In the event of an IRS audit, receipts are your “get out of jail free” card (not literally, but you get my point). Being able to show an auditor that you spent money for a specific business item makes it easier to defend yourself.
Mistake #5: Not Saving for Tax and Compliance Costs
Many new business owners don’t set aside enough money for quarterly estimated tax payments, and end up with large, unexpected tax bills right before they are due.
Additionally, ignoring licensing fees, permits, and other legal compliance requirements can lead to costly penalties and late fees or fines.
Being unprepared to make these payments on time is a headache to avoid.
Solution #5: Set up a Business Savings Account
There are many benefits to having a dedicated business savings account to retain your earnings before taking profits, including:
Being able to pay income taxes on time.
Having an emergency fund for unanticipated expenses.

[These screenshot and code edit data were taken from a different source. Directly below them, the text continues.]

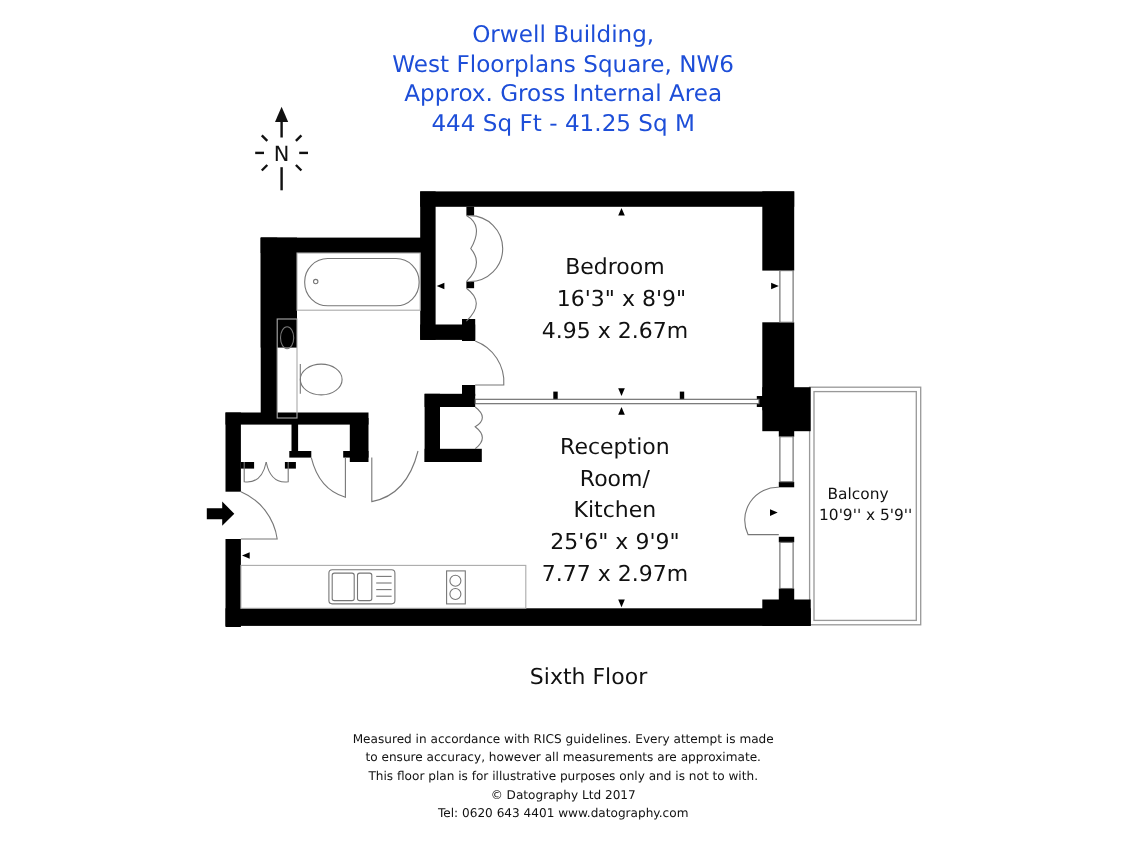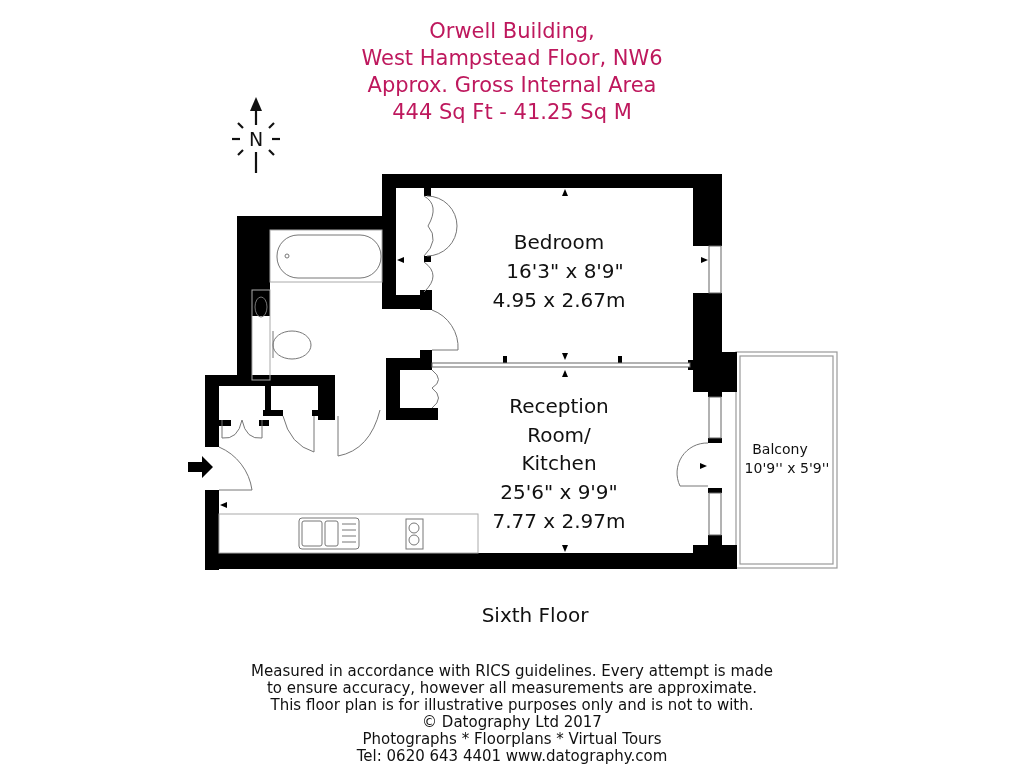--- a/index.html
+++ b/index.html
@@ -1,30 +1,30 @@
 <!DOCTYPE html>
 <html><head>
 <meta charset="utf-8">
 <style>
   html, body { margin:0; padding:0; background:#ffffff; }
   body { width:1024px; height:768px; position:relative; overflow:hidden; font-family:"DejaVu Sans", sans-serif; color:#111; }
-  .title { position:absolute; left:0; width:1024px; text-align:center; font-size:21px; line-height:27px; top:18px; color:#be185d; }
+  .title { position:absolute; left:0; width:1024px; text-align:center; font-size:21px; line-height:27px; top:18px; color:#1d4ed8; }
   .title div { white-space:nowrap; }
   svg.plan { position:absolute; left:0; top:0; }
   .room-label { font-family:"DejaVu Sans", sans-serif; fill:#111; text-anchor:middle; }
   .floor-name { position:absolute; left:0; width:1024px; top:603px; text-align:center; font-size:20px;padding-left:23px; }
-  .disclaimer { position:absolute; left:0; width:1024px; top:663px; text-align:center; font-size:15px; line-height:17px; }
+  .disclaimer { position:absolute; left:0; width:1024px; top:663px; text-align:center; font-size:11px; line-height:17px; }
   .disclaimer div { white-space:nowrap; }
 </style>
 </head>
 <body>
 
 <div class="title">
   <div>Orwell Building,</div>
-  <div>West Hampstead Floor, NW6</div>
+  <div>West Floorplans Square, NW6</div>
   <div>Approx. Gross Internal Area</div>
   <div>444 Sq Ft  -  41.25 Sq M</div>
 </div>
 
 <svg class="plan" width="1024" height="768" viewBox="0 0 1024 768">
 
   <g stroke="#111" stroke-width="2.2" fill="none">
     <polygon points="256,97 250,111 262,111" fill="#111" stroke="none"></polygon>
     <line x1="256" y1="110" x2="256" y2="125"></line>
     <line x1="256" y1="152" x2="256" y2="173"></line>
@@ -176,15 +176,14 @@
   </g>
 </svg>
 
 <div class="floor-name">Sixth Floor</div>
 
 <div class="disclaimer">
   <div>Measured in accordance with RICS guidelines. Every attempt is made</div>
   <div>to ensure accuracy, however all measurements are approximate.</div>
   <div>This floor plan is for illustrative purposes only and is not to with.</div>
   <div>© Datography Ltd 2017</div>
-  <div>Photographs * Floorplans * Virtual Tours</div>
   <div>Tel: 0620 643 4401 www.datography.com</div>
 </div>
 
 </body></html>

Covering payroll or other bills when cash flow is below expectations.
Setting your business up to make a strategic move that requires funding.
Needless to say, it’s better to start with a saving account early than to suffer the consequences later.
Mistake #6: Not Having a Financial Safety Net
Many businesses operate on razor-thin margins, relying on immediate revenue to cover expenses.
This is similar to (or worse than) an employee living paycheck-to-paycheck.
When a slow month happens or an unexpected expense arises, the business may not have enough reserves to stay operational.
A lack of financial cushion forces many owners to close shop prematurely.
Solution #6: Monitor & Adjust Regularly
Financial planning isn’t a one-time task; it’s an ongoing process that requires attention to detail and patience.
Review your financials regularly and adjust your strategy as needed.
Without a clear financial plan, even the most promising business can quickly spiral into debt and failure.
Running a Business is Like Playing 3D Chess
It can be complex, but not complicated.
As you get better at the game (by practicing and learning), you will begin to anticipate the moves ahead of time and be more prepared.
Once you have mastered the level you are at, you can grow and expand. And with expansion come new challenges.